**Written task:** Give the listing's lines as a JSON list of strings, one string per line, starting with the very first line and ending with the line that contains "the weekend—not out", both included. Leave out blank lines.

**Provided material:**

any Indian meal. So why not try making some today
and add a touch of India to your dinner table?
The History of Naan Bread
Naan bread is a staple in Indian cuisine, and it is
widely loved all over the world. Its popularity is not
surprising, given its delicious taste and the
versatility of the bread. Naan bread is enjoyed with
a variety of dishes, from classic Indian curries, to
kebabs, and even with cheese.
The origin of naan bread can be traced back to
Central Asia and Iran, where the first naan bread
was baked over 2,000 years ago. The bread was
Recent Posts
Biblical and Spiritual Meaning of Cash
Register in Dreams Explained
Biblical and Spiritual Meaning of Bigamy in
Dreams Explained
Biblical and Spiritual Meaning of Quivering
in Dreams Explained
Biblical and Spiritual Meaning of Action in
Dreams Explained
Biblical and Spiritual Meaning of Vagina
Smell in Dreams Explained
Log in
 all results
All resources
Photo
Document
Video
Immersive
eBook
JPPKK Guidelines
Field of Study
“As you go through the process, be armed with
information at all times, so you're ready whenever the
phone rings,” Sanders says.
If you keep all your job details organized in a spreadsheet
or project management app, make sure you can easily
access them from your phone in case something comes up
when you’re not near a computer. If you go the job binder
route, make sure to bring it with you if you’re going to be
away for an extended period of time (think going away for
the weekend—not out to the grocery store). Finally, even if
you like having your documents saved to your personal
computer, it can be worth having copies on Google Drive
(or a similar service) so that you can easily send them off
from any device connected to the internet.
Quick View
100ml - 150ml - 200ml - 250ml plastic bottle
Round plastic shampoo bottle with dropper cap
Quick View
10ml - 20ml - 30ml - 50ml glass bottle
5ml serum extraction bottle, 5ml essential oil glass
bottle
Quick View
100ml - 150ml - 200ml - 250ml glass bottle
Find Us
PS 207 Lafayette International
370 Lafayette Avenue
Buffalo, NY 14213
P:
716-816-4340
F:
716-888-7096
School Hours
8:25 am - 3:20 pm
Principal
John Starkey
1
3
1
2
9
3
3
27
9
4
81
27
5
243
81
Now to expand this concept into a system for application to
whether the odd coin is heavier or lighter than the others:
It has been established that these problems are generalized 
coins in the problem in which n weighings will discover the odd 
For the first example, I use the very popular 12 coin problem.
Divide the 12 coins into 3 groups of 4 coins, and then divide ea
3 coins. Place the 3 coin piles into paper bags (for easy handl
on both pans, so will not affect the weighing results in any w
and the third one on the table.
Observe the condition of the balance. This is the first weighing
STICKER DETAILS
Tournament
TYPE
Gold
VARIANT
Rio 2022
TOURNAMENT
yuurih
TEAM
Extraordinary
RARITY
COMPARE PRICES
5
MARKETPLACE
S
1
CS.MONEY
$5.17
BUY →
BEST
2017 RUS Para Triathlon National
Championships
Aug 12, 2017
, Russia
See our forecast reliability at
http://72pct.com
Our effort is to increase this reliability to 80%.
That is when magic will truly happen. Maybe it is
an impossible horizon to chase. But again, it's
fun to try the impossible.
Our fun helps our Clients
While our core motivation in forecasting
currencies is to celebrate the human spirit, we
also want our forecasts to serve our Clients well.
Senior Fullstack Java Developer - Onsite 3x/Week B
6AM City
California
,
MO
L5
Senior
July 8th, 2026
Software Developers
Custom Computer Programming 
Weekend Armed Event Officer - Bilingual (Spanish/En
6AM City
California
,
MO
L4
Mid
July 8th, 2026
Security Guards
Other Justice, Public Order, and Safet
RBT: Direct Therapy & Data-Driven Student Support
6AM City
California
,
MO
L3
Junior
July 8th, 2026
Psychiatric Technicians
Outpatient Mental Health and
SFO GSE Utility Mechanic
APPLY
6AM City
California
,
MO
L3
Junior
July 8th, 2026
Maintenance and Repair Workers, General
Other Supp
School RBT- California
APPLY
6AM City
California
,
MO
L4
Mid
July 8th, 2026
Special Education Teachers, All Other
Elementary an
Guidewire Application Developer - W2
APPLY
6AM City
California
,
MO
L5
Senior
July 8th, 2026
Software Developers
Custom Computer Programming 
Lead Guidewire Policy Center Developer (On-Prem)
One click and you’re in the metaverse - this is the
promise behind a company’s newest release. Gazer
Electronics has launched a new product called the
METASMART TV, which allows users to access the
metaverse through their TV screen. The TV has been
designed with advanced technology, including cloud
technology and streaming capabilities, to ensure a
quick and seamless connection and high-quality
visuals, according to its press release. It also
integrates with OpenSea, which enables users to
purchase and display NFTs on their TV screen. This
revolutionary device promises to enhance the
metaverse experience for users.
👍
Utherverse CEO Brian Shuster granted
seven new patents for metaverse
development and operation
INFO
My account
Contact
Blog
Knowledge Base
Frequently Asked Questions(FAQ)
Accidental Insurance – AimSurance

**Reply:**
[
  "any Indian meal. So why not try making some today",
  "and add a touch of India to your dinner table?",
  "The History of Naan Bread",
  "Naan bread is a staple in Indian cuisine, and it is",
  "widely loved all over the world. Its popularity is not",
  "surprising, given its delicious taste and the",
  "versatility of the bread. Naan bread is enjoyed with",
  "a variety of dishes, from classic Indian curries, to",
  "kebabs, and even with cheese.",
  "The origin of naan bread can be traced back to",
  "Central Asia and Iran, where the first naan bread",
  "was baked over 2,000 years ago. The bread was",
  "Recent Posts",
  "Biblical and Spiritual Meaning of Cash",
  "Register in Dreams Explained",
  "Biblical and Spiritual Meaning of Bigamy in",
  "Dreams Explained",
  "Biblical and Spiritual Meaning of Quivering",
  "in Dreams Explained",
  "Biblical and Spiritual Meaning of Action in",
  "Dreams Explained",
  "Biblical and Spiritual Meaning of Vagina",
  "Smell in Dreams Explained",
  "Log in",
  " all results",
  "All resources",
  "Photo",
  "Document",
  "Video",
  "Immersive",
  "eBook",
  "JPPKK Guidelines",
  "Field of Study",
  "“As you go through the process, be armed with",
  "information at all times, so you're ready whenever the",
  "phone rings,” Sanders says.",
  "If you keep all your job details organized in a spreadsheet",
  "or project management app, make sure you can easily",
  "access them from your phone in case something comes up",
  "when you’re not near a computer. If you go the job binder",
  "route, make sure to bring it with you if you’re going to be",
  "away for an extended period of time (think going away for",
  "the weekend—not out to the grocery store). Finally, even if"
]